## Exercise goal
The expected output is every line below, reproduced exactly.

## Data excerpts
----

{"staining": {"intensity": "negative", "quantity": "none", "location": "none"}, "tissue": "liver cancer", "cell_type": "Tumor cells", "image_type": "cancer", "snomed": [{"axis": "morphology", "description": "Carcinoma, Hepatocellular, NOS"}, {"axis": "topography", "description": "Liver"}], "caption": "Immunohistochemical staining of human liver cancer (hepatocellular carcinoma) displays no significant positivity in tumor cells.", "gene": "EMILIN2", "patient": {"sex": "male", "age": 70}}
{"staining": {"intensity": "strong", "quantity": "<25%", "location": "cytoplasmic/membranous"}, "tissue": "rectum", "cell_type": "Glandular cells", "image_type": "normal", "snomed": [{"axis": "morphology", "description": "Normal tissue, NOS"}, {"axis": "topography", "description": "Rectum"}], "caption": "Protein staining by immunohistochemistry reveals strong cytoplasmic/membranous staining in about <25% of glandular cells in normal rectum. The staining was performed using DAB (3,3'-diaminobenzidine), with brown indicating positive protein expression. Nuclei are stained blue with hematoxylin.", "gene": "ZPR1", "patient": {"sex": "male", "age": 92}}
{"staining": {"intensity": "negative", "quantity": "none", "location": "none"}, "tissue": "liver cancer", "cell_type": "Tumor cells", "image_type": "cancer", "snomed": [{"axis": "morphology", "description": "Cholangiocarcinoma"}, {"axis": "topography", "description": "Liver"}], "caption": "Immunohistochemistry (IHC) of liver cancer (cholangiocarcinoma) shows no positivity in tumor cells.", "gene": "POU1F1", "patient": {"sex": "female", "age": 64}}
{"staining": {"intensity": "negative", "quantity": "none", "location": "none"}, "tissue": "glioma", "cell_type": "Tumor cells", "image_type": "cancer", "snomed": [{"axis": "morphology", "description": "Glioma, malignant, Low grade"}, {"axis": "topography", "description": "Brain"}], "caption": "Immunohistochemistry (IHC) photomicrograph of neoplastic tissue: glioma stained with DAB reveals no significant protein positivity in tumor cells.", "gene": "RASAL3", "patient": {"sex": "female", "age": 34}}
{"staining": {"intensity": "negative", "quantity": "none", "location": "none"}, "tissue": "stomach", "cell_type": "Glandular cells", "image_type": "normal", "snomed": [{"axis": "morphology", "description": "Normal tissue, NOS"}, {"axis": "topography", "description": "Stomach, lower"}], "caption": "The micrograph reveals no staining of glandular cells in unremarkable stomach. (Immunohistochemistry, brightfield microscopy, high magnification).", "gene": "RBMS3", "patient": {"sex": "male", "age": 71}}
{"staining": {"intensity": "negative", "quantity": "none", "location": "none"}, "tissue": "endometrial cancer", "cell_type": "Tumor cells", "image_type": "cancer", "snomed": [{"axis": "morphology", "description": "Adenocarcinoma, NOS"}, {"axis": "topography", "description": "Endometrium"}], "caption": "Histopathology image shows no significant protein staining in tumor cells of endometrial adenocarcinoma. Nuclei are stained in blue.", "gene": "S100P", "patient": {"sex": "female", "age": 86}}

----

## Exercise output
{"staining": {"intensity": "negative", "quantity": "none", "location": "none"}, "tissue": "liver cancer", "cell_type": "Tumor cells", "image_type": "cancer", "snomed": [{"axis": "morphology", "description": "Carcinoma, Hepatocellular, NOS"}, {"axis": "topography", "description": "Liver"}], "caption": "Immunohistochemical staining of human liver cancer (hepatocellular carcinoma) displays no significant positivity in tumor cells.", "gene": "EMILIN2", "patient": {"sex": "male", "age": 70}}
{"staining": {"intensity": "strong", "quantity": "<25%", "location": "cytoplasmic/membranous"}, "tissue": "rectum", "cell_type": "Glandular cells", "image_type": "normal", "snomed": [{"axis": "morphology", "description": "Normal tissue, NOS"}, {"axis": "topography", "description": "Rectum"}], "caption": "Protein staining by immunohistochemistry reveals strong cytoplasmic/membranous staining in about <25% of glandular cells in normal rectum. The staining was performed using DAB (3,3'-diaminobenzidine), with brown indicating positive protein expression. Nuclei are stained blue with hematoxylin.", "gene": "ZPR1", "patient": {"sex": "male", "age": 92}}
{"staining": {"intensity": "negative", "quantity": "none", "location": "none"}, "tissue": "liver cancer", "cell_type": "Tumor cells", "image_type": "cancer", "snomed": [{"axis": "morphology", "description": "Cholangiocarcinoma"}, {"axis": "topography", "description": "Liver"}], "caption": "Immunohistochemistry (IHC) of liver cancer (cholangiocarcinoma) shows no positivity in tumor cells.", "gene": "POU1F1", "patient": {"sex": "female", "age": 64}}
{"staining": {"intensity": "negative", "quantity": "none", "location": "none"}, "tissue": "glioma", "cell_type": "Tumor cells", "image_type": "cancer", "snomed": [{"axis": "morphology", "description": "Glioma, malignant, Low grade"}, {"axis": "topography", "description": "Brain"}], "caption": "Immunohistochemistry (IHC) photomicrograph of neoplastic tissue: glioma stained with DAB reveals no significant protein positivity in tumor cells.", "gene": "RASAL3", "patient": {"sex": "female", "age": 34}}
{"staining": {"intensity": "negative", "quantity": "none", "location": "none"}, "tissue": "stomach", "cell_type": "Glandular cells", "image_type": "normal", "snomed": [{"axis": "morphology", "description": "Normal tissue, NOS"}, {"axis": "topography", "description": "Stomach, lower"}], "caption": "The micrograph reveals no staining of glandular cells in unremarkable stomach. (Immunohistochemistry, brightfield microscopy, high magnification).", "gene": "RBMS3", "patient": {"sex": "male", "age": 71}}
{"staining": {"intensity": "negative", "quantity": "none", "location": "none"}, "tissue": "endometrial cancer", "cell_type": "Tumor cells", "image_type": "cancer", "snomed": [{"axis": "morphology", "description": "Adenocarcinoma, NOS"}, {"axis": "topography", "description": "Endometrium"}], "caption": "Histopathology image shows no significant protein staining in tumor cells of endometrial adenocarcinoma. Nuclei are stained in blue.", "gene": "S100P", "patient": {"sex": "female", "age": 86}}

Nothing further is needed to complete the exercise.